Het verhaal wordt verteld op twee locaties. In de eerste akte is dat de filmset van Medea in een woestijn in Turkije. Het is 1969, en Maria Callas is gestopt met zingen. Pier Paolo Pasolini heeft haar overgehaald de rol van Medea te spelen in zijn nieuwe film. De gerenommeerde regisseur is controversieel, wat deels te maken heeft met zijn communistische standpunten en deels met zijn geaardheid. Callas heeft moeite met de rol van Medea. Bij haar wraak kan ze zich van alles voorstellen, maar het vermoorden van je kinderen is toch echt een stap te ver. Pasolini belooft haar het einde te veranderen. Pasolini’s moeder ziet het met lede ogen aan. Als er uit Italië allerlei berichten komen over seksueel misbruik van haar zoon vindt zij dat hij een gewone film moet maken, en ze is niet vies van wat manipulatie om dat voor elkaar te krijgen. In de tweede akte is de plaats van handeling het dek van het miljoenenjacht van Onassis, enkele jaren later. De scheepsmagnaat lijdt aan een spierziekte en het gemis van zijn overleden zoon, en ontspant er met zijn vrouw Jackie, die vooral in het Witte Huis-verleden lijkt te leven. Dan verschijnt Maria Callas er met een (nogal verlaat) huwelijkscadeau.
De rol van Maria Callas wordt gespeeld door Frédérique Sluyterman van Loo. Ze speelt haar als een krachtige vrouw, die ook eenzaam en gekwetst is. Pasolini en Onassis worden gespeeld door Ger Otte, die ook de partijen achter de vleugel voor zijn rekening neemt. Vooral de rol van Onassis is sterk: een man die met geld alles kan krijgen en zijn vrouwen ook als zodanig behandeld. Irene Kuiper is Pasolini’s moeder en Jackie. De ene erg betrokken bij haar zoon, de ander leeft in een andere wereld. Hoewel haar acteerwerk beperkt blijft tot het verzorgen van Onassis direct na de pauze heeft celliste Marieke van der Heyden een belangrijke rol in de sfeer van de voorstelling, waarin muziek natuurlijk een belangrijke rol speelt. De stem van Callas horen we vanaf band, maar de voorstelling zelf kent zowel originele nummers als bestaand klassiek werk.
Bijzonder is het hedendaagse tintje die de voorstelling heeft gekregen. Er wordt al snel geklaagd over het 3g netwerk en het nieuws komt via internet binnen. De verwijzingen naar klassieke Griekse verhalen (naast Medea voor Callas is er een voor Onassis een duidelijke parabel met Deadalus en Icarus) is met twee Grieken (Naast Onassis komt ook Callas uit Griekenland) passend.

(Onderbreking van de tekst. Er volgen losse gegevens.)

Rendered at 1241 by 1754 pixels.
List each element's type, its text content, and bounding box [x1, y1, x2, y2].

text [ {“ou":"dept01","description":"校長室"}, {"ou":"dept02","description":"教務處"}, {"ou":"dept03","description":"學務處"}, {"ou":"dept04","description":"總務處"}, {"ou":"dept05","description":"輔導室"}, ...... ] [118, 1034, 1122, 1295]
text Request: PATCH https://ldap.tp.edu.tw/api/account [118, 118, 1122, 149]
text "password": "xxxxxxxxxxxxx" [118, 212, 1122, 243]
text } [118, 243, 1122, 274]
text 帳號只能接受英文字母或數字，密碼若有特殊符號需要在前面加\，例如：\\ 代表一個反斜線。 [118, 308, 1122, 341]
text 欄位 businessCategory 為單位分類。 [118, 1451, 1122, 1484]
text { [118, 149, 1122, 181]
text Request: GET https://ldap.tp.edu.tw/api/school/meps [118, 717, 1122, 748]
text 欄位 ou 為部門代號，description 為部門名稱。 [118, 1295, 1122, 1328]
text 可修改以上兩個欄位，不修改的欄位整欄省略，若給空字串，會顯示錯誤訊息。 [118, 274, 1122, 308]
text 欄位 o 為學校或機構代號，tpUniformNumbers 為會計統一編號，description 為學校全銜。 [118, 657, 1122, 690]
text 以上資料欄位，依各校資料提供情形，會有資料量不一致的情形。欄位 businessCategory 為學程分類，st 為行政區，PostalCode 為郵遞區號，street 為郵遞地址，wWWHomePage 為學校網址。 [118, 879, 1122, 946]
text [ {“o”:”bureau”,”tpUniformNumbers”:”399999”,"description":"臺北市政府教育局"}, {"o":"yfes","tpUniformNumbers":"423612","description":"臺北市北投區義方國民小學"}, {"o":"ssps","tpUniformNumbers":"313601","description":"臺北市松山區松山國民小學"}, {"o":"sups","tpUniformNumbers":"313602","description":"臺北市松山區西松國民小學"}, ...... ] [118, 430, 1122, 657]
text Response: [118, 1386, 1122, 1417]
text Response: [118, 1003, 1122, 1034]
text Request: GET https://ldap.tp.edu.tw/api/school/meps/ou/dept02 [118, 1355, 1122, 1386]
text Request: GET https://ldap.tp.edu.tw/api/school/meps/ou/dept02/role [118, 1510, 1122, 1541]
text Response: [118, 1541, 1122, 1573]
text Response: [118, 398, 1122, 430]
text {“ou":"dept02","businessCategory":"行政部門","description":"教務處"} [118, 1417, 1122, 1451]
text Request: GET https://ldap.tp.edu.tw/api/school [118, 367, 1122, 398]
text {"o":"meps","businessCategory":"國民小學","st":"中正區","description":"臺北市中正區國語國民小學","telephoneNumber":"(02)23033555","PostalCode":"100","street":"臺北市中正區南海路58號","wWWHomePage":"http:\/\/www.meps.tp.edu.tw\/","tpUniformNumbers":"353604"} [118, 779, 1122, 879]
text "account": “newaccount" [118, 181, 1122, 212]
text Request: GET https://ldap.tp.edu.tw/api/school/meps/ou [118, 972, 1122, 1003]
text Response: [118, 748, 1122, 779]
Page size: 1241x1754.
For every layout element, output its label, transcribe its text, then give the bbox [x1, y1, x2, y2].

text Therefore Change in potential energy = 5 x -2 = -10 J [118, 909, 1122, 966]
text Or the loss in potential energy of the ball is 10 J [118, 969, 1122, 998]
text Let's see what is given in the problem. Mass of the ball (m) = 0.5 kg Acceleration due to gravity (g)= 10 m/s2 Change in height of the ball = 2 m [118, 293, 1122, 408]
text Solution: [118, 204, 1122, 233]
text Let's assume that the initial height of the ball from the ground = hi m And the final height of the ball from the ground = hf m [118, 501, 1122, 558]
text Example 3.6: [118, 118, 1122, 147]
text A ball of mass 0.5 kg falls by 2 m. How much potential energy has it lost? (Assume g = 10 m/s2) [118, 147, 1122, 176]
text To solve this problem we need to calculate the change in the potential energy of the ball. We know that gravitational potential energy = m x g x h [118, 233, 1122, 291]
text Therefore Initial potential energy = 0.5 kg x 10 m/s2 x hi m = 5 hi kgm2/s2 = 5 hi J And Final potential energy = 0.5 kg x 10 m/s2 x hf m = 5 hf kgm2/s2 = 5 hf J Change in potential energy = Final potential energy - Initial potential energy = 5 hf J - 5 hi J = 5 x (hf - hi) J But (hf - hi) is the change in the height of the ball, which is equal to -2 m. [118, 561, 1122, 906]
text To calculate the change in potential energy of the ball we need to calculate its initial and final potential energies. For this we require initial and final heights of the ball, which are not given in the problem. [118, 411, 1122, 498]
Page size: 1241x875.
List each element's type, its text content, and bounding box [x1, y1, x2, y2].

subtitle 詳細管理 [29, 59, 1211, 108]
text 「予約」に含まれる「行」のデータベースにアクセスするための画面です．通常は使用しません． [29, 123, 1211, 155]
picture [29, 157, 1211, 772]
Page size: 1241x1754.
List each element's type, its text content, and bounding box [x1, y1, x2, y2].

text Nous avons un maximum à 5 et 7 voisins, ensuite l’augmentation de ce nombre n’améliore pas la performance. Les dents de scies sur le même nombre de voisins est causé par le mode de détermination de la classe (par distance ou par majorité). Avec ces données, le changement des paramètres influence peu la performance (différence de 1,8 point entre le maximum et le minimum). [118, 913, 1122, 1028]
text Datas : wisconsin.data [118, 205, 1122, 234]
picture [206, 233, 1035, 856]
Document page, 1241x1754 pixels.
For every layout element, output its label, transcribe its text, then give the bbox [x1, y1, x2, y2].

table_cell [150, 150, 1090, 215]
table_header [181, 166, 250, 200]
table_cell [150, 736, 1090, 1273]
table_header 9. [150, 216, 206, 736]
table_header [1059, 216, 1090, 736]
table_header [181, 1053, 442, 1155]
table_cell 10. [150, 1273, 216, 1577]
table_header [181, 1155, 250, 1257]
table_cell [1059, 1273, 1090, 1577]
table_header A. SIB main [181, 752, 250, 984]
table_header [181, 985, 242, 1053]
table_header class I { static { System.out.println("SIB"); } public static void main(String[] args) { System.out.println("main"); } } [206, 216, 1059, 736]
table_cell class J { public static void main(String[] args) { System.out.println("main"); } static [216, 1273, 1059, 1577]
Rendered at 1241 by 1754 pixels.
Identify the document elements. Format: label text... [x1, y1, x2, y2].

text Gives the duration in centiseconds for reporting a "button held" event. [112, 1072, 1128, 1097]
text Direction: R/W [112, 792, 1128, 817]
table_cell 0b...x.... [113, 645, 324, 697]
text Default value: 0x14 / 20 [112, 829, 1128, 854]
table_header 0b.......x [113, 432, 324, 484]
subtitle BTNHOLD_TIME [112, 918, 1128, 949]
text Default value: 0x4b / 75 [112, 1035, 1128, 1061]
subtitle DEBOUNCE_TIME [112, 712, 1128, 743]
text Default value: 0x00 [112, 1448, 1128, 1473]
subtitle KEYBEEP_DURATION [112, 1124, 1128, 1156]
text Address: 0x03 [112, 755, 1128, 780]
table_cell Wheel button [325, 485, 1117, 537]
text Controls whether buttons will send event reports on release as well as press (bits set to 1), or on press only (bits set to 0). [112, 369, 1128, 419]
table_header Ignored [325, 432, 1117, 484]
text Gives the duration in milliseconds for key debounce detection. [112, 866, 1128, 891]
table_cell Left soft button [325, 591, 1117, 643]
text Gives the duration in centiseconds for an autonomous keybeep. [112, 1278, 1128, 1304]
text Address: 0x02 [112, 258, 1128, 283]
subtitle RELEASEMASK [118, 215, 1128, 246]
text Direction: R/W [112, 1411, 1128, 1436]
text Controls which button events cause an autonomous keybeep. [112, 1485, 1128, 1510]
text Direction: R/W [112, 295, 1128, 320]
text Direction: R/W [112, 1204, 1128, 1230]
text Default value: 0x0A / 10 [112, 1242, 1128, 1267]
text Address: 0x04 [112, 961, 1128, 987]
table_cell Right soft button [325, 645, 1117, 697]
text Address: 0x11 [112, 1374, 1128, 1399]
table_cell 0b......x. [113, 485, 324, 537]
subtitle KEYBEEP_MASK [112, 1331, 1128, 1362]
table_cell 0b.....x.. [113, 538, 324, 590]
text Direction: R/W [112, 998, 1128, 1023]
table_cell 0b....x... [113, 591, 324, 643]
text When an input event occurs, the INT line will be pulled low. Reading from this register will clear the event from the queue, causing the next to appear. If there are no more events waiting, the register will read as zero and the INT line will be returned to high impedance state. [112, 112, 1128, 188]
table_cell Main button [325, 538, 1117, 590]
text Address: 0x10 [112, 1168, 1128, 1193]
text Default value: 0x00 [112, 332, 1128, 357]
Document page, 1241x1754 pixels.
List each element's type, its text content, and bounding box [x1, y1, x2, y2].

Hoewel er in de tweede akte soms mooi wordt teruggegrepen op de eerste, voelt de eerste toch niet helemaal passend. Niet alleen missen we twee van de drie titelpersonages, maar is de derde gevoelsmatig ook niet de hoofdpersoon. Het lijkt hier toch vooral om Pasolini te draaien, wat het allemaal niet erg urgent maakt. Daarom voelt deze wat langdradig aan. Wat ook niet helpt is dat de samenzang niet optimaal is en de liedjes waar ze met z’n drieën zingen daardoor niet erg beklijven. Na de pauze voelt zodoende ook als een rehabilitatie.
Maria Callas Onassis weet dus vooral in de tweede akte te boeien. Naar het einde toe is er nog een aardig Droste-effect, en de ontknoping doet je je toch afvragen. Zou dit echt zo zijn gebeurd?